Take one look through a binocular or spotting scope equipped with ED glass, and you’ll immediately notice the vivid, lifelike color and razor-sharp images. But what exactly gives ED glass its signature look?
ED stands for "extra-low dispersion," which refers to the composition and optical properties of the glass used for the lenses. ED glass is specially formulated and contains rare-earth compounds that greatly reduce a visual defect called chromatic aberration. Also known as “color fringing,” chromatic aberration occurs when the wavelengths for different colors of light do not converge on the same focal plane. It’s most apparent when viewing light colored objects on a dark colored background and looks like an unnatural “halo” effect that softens the focus of the overall image.
Compared to standard crown and flint glasses, ED virtually eliminates chromatic aberration. The result is sharper images with better contrast since the fringes are no longer present.
In addition to eliminating visual defects, ED’s high quality, rare-earth elements are known for producing images with outstanding, true-to-life color and excellent light transmission. These differences become even more apparent when lighting conditions are dim, like at dawn or dusk.

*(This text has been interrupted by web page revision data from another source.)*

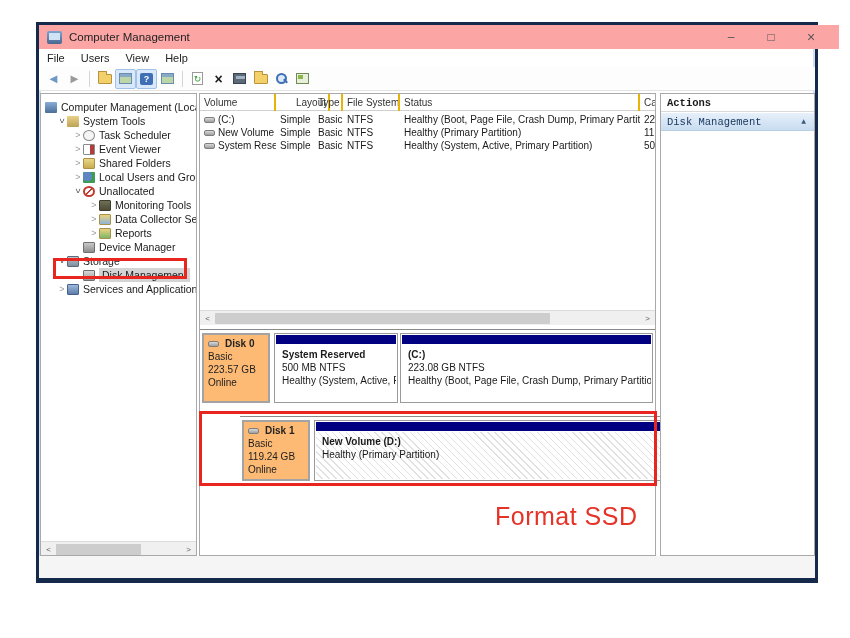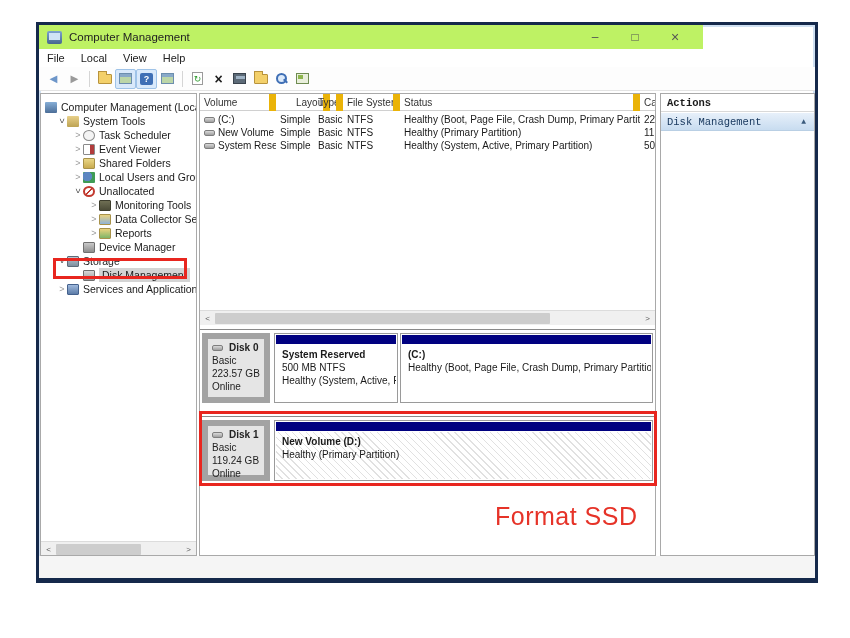--- a/index.html
+++ b/index.html
@@ -11,7 +11,7 @@
   .window { position:absolute; left:36px; top:22px; width:782px; height:561px;
             background:#fff; border:3px solid #15294b; border-bottom-width:5px;
             box-shadow: inset 0 0 0 2px #cfe0f2; }
-  .titlebar { position:absolute; left:0; top:0; width:664px; height:24px; background:#bef264;
+  .titlebar { position:absolute; left:0; top:0; width:800px; height:24px; background:#fca5a5;
               display:flex; align-items:center; }
   .app-icon { width:15px; height:13px; margin:0 7px 0 8px; position:relative;
               background:linear-gradient(#7da3cf,#49688f); border-radius:2px; }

Although ED glass brings phenomenal benefits, it’s important to note that not all ED glass is created equal. There is no official standard or definition for ED, so some manufacturers may try to cut corners and only use a small amount of the crucial components. The result is technically ED, but devoid of the sharpness and richness that ED typically provides. Celestron’s ED glass always comes from reputable sources and contains ample amounts of the quality components needed. Add to that the expert craftsmanship that goes into every Celestron ED binocular, and the results are crystal clear.